Acquiring ARCH in lib.mk will likely allow some cleanup into some subdirectory makefiles but that is left as future work because this series focuses in fixing cpuid/build.
v4:
- New patch to reorder x86 selftest makefile to avoid clobbering CFLAGS
(would cause __cpuid_count() related build fail otherwise)
I don't like the way this patch series is mushrooming. I am not convinced that changes to lib.mk and x86 Makefile are necessary.
I didn't like it either what I found from the various makefiles. I think there are many things done which conflict with what lib.mk seems to try to do.
Some of it by desig. lib.mk offers framework for common things. There are provisions to override like in the case of x86, powerpc. lib.mk tries to be flexible as well.
I tried to ask in the first submission what test I should use in the header file as I'm not very familiar with how arch specific is done in userspace in the first place nor how it should be done within kselftest framework.
Thoughts on cpuid:
- It is x86 specific. Moving this to kselftest.h was done to avoid
duplicate. However now we are running into arm64/arm compile errors due to this which need addressing one way or the other.
I have some ideas on how to solve this - but I need answers to the following questions.
This is a question for you and Usama.
- Does resctrl run on arm64/arm and what's the output?
- Can all other tests in resctrl other tests except
noncont_cat_run_test?
- If so send me the output.
Hi Shuah,
As mentioned in my coverletter above, resctrl does not currently support arm but there's an ongoing work to add arm support. On kernel side it requires major refactoring to move non-arch specific stuff out from arch/x86 so has (predictably) taken long time.

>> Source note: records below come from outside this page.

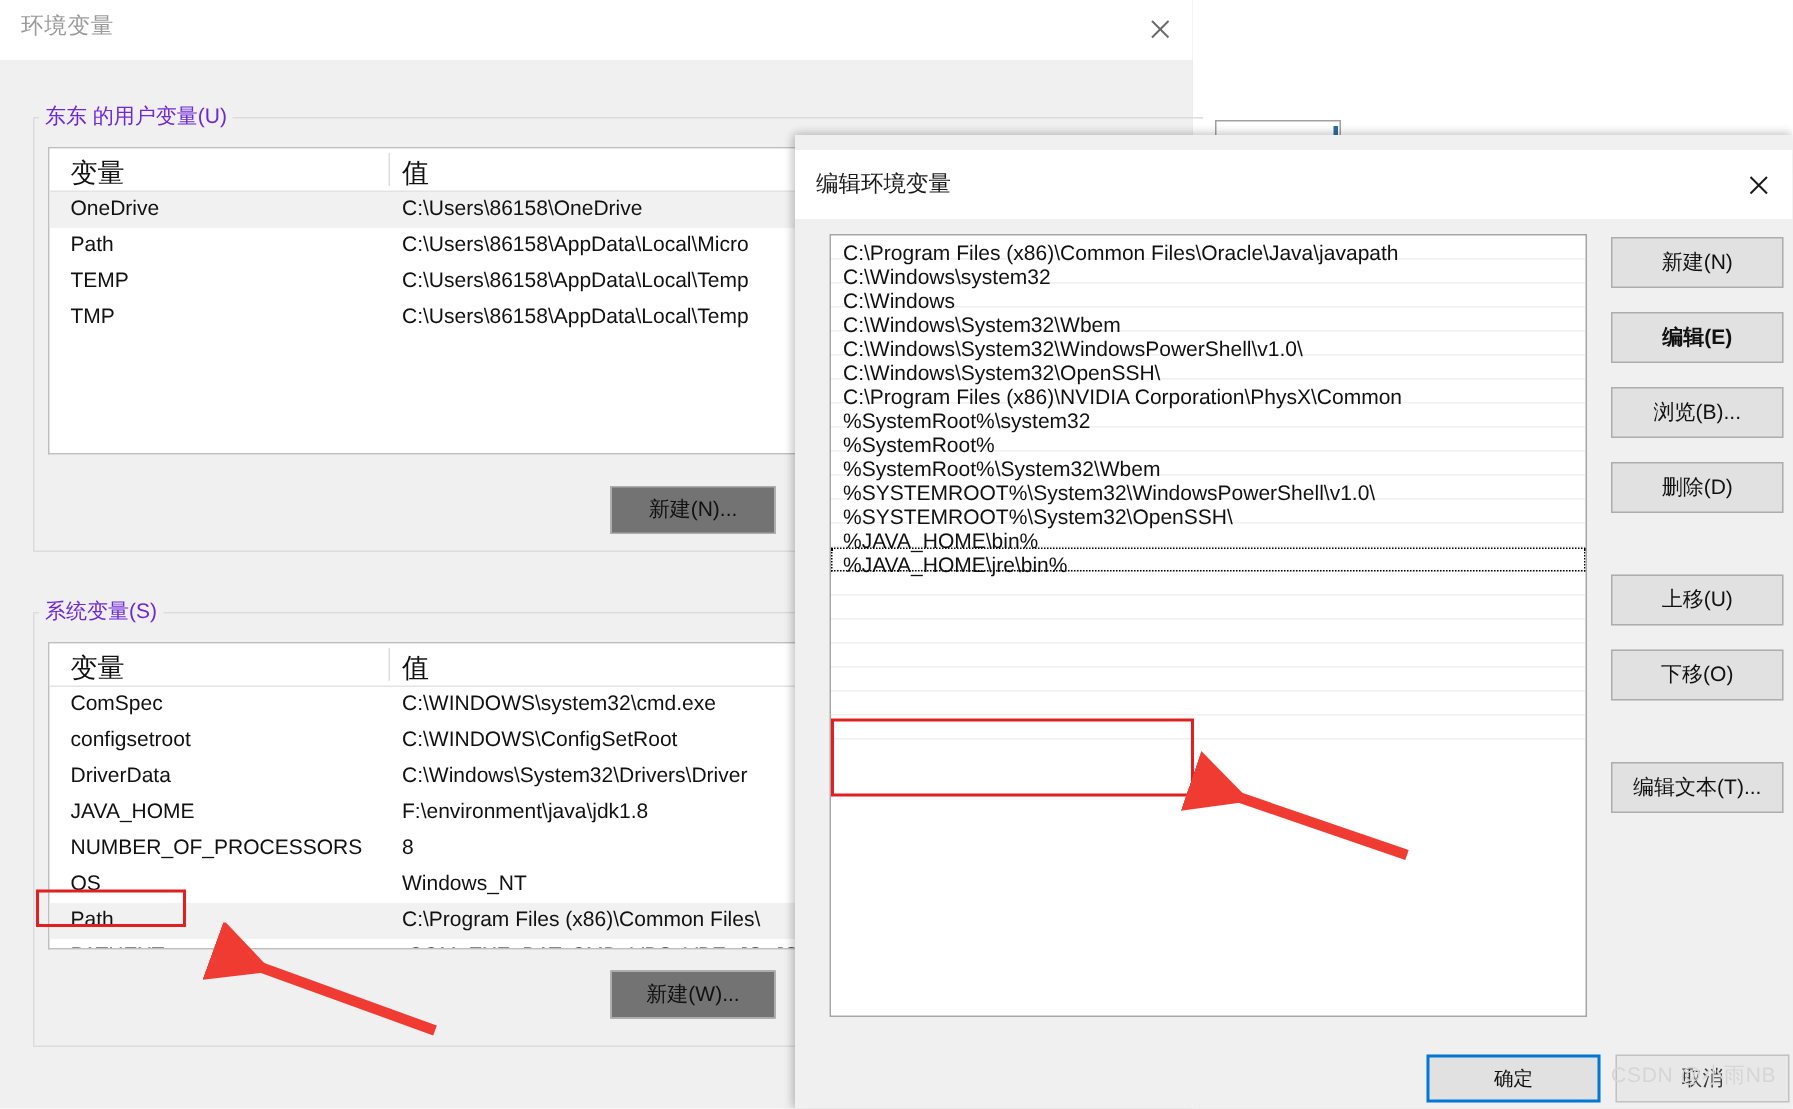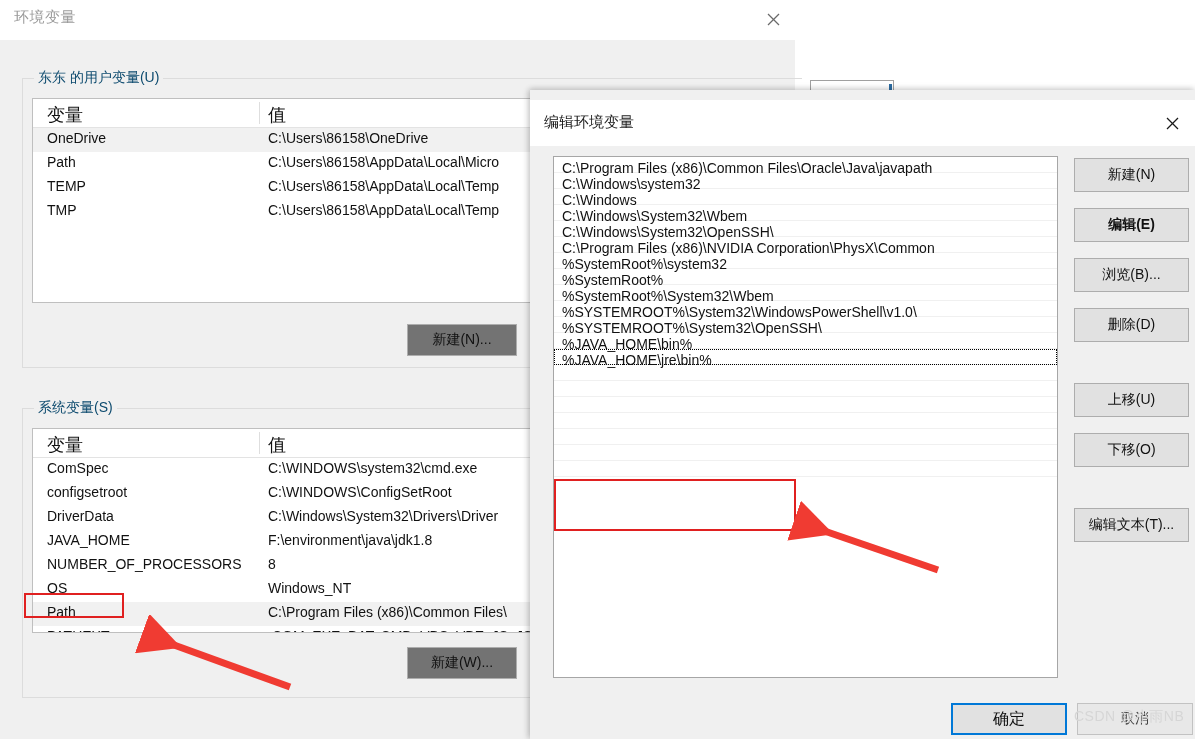--- a/index.html
+++ b/index.html
@@ -95,25 +95,24 @@
     position: absolute;
     left: 0;
     top: 40px;
     width: 795px;
     height: 699px;
     background: #f0f0f0;
   }
   .group-label {
     position: absolute;
     font-size: 14px;
-    color: #0c4a6e;
+    color: #6d28d9;
     background: #f0f0f0;
     padding: 0 4px;
     white-space: nowrap;
-    margin-left: 8px;
   }
   .group-border {
     position: absolute;
     border: 1px solid #dcdcdc;
     border-right: none;
     box-sizing: border-box;
   }
 
   
   .var-table {
@@ -274,21 +273,21 @@
   }
 
   .ok-btn {
     position: absolute;
     left: 951px;
     top: 703px;
     width: 116px;
     height: 32px;
     background: #e1e1e1;
     border: 2px solid #0078d7;
-    font-size: 16px;
+    font-size: 13px;
     color: #111;
     display: flex;
     align-items: center;
     justify-content: center;
     box-sizing: border-box;
   }
   .cancel-btn {
     position: absolute;
     left: 1077px;
     top: 703px;
@@ -438,20 +437,23 @@
       <div class="path-row">
           <span>C:\Windows\system32</span>
         </div>
       <div class="path-row">
           <span>C:\Windows</span>
         </div>
       <div class="path-row">
           <span>C:\Windows\System32\Wbem</span>
         </div>
       <div class="path-row">
+          <span>C:\Windows\System32\WindowsPowerShell\v1.0\</span>
+        </div>
+      <div class="path-row">
           <span>C:\Windows\System32\OpenSSH\</span>
         </div>
       <div class="path-row">
           <span>C:\Program Files (x86)\NVIDIA Corporation\PhysX\Common</span>
         </div>
       <div class="path-row">
           <span>%SystemRoot%\system32</span>
         </div>
       <div class="path-row">
           <span>%SystemRoot%</span>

The resctrl selftests are mostly written in arch independent way (*) but there's also a way to limit a test only to CPUs from a particular vendor. And now this noncont_cat_run_test needs to use cpuid only on Intel CPUs (to read the supported flag), it's not needed even on AMD CPUs as they always support non-contiguous CAT bitmask.

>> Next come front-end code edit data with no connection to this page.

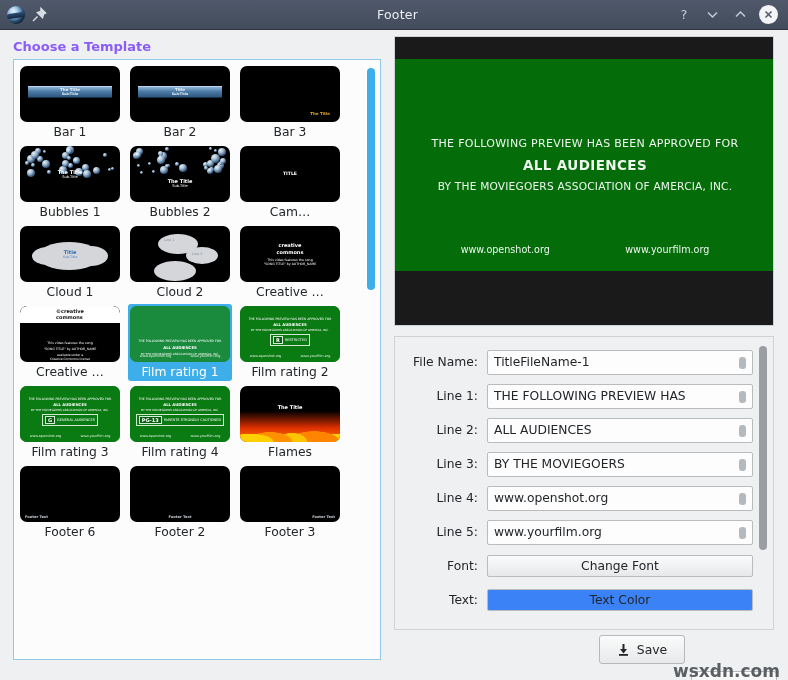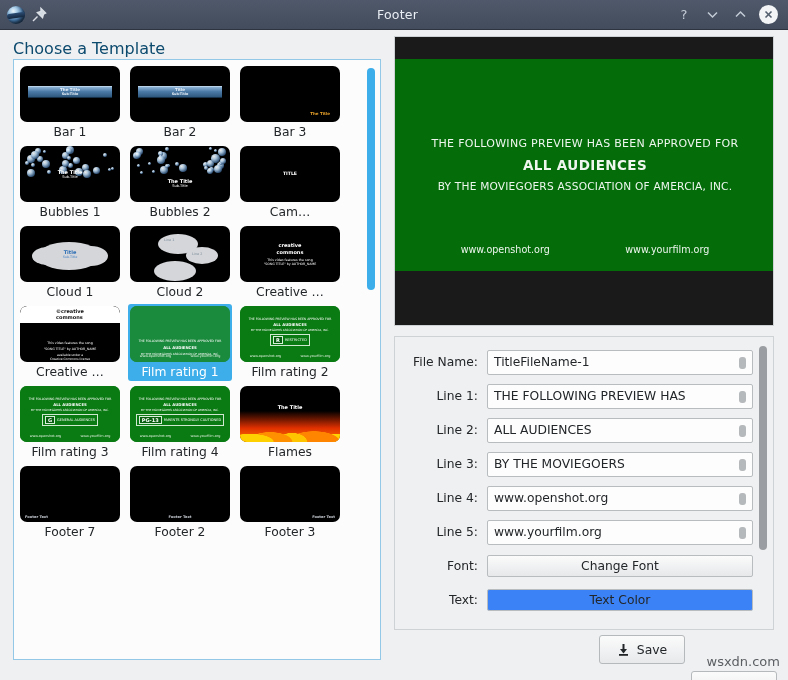--- a/index.html
+++ b/index.html
@@ -39,21 +39,21 @@
   .tb-btn svg { display: block; }
   .close-btn {
     width: 19px; height: 19px; border-radius: 50%; background: #f2f4f6;
     display: flex; align-items: center; justify-content: center;
   }
 
   
   .left-pane { position: absolute; left: 0; top: 30px; width: 388px; height: 604px; }
   .section-title {
     position: absolute; left: 13px; top: 9px;
-    font-size: 16px; font-weight: normal; color: #0c4a6e;
+    font-size: 13px; font-weight: bold; color: #8b5cf6;
   }
   .tmpl-frame {
     position: absolute; left: 13px; top: 29px; width: 368px; height: 601px;
     background: #fcfcfc; border: 1px solid #93c8e6; overflow: hidden;
   }
   .tmpl-grid {
     position: absolute; left: 0; top: 0; width: 352px;
     display: flex; flex-wrap: wrap; padding: 3px 0 0 1px;
   }
   .tmpl-cell {
@@ -197,22 +197,22 @@
   .footer { position: absolute; left: 0; top: 634px; width: 788px; height: 46px; }
   .btn {
     position: absolute; height: 29px; border-radius: 3px;
     border: 1px solid #b6b9bc; background: linear-gradient(#fbfbfb, #e7e9eb);
     display: flex; align-items: center; justify-content: center; gap: 7px;
     font-size: 12.4px; color: #232629;
   }
   #save-btn { left: 599px; top: 1px; width: 86px; }
   #cancel-btn { left: 691px; top: 1px; width: 86px; margin-top: 36px; }
   .watermark {
-    position: absolute; right: 8px; top: 20px;
-    font-size: 13px; color: #5b5f63;
+    position: absolute; right: 8px; top: 27px;
+    font-size: 17px; color: #5b5f63; font-weight: bold;
   }
 </style>
 </head>
 <body>
 
 <div class="titlebar">
   <div class="tb-left">
     <div class="app-logo">
       <div class="sphere"></div>
         <div class="band"></div>
@@ -477,21 +477,21 @@
             <div class="th-center" style="padding-bottom:14%">
               <div style="font-weight:bold;font-size:5px;text-shadow:0 0 2px #000">The Title</div>
             </div>
           </div>
           <div class="tmpl-label">Flames</div>
         </div>
         <div class="tmpl-cell">
           <div class="thumb">
             <div class="th-footer" style="left:5px">Footer Text</div>
           </div>
-          <div class="tmpl-label">Footer 7</div>
+          <div class="tmpl-label">Footer 6</div>
         </div>
         <div class="tmpl-cell">
           <div class="thumb">
             <div class="th-footer" style="left:50%;transform:translateX(-50%)">Footer Text</div>
           </div>
           <div class="tmpl-label">Footer 2</div>
         </div>
         <div class="tmpl-cell">
           <div class="thumb">
             <div class="th-footer" style="right:5px">Footer Text</div>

So to summarize, it would be possible to disable resctrl test for non-x86 but it does not address the underlying problem with cpuid which will just come back later I think.
Alternatively, if there's some a good way in C code to do ifdeffery around that cpuid call, I could make that too, but I need to know which symbol to use for that ifdef.
(*) The cache topology may make some selftest unusable on new archs but not the selftest code itself.
I agree that suppressing resctrl build is not a solution. The real problem is is in defining __cpuid_count() in common code path.
I fixed it and send patch in. As I was testing I noticed the following on AMD platform:
- it ran the L3_NONCONT_CAT test which is expected.
# # Starting L3_NONCONT_CAT test ... # # Mounting resctrl to "/sys/fs/resctrl" # ARCH_AMD - supports non-contiguous CBM # # Write schema "L3:0=ff" to resctrl FS # # Write schema "L3:0=fc3f" to resctrl FS # ok 5 L3_NONCONT_CAT: test
- It went on to run L2_NONCONT_CAT - failed
It is not intended to appear as a failure but instead just skipping of a test since the platform does not support the feature being tested.
# ok 6 # SKIP Hardware does not support L2_NONCONT_CAT or L2_NONCONT_CAT is disabled
The output looks as intended. When I run the test on an Intel system without L2 CAT the output looks the same.
Does it make sense to run both L3_NONCONT_CAT and L2_NONCONT_CAT on AMD? Maybe it is? resctrl checks L3 or L2 support on Intel.
The selftests test the features as exposed by the generic resctrl kernel subsystem instead of relying on its own inventory of what features need to be checked for which vendor. selftests will thus only test L3 or L2 if resctrl kernel subsystem indicates it is supported on underlying platform. Only afterwards may it use platform specific knowledge to help validate the feature. In this scenario resctrl indicated that L2 CAT is not supported by underlying platform and the test was skipped. It looks good to me.
Anyway - the problem is fixed now. Please review and test.
Thank you very much. Will do.
Reinette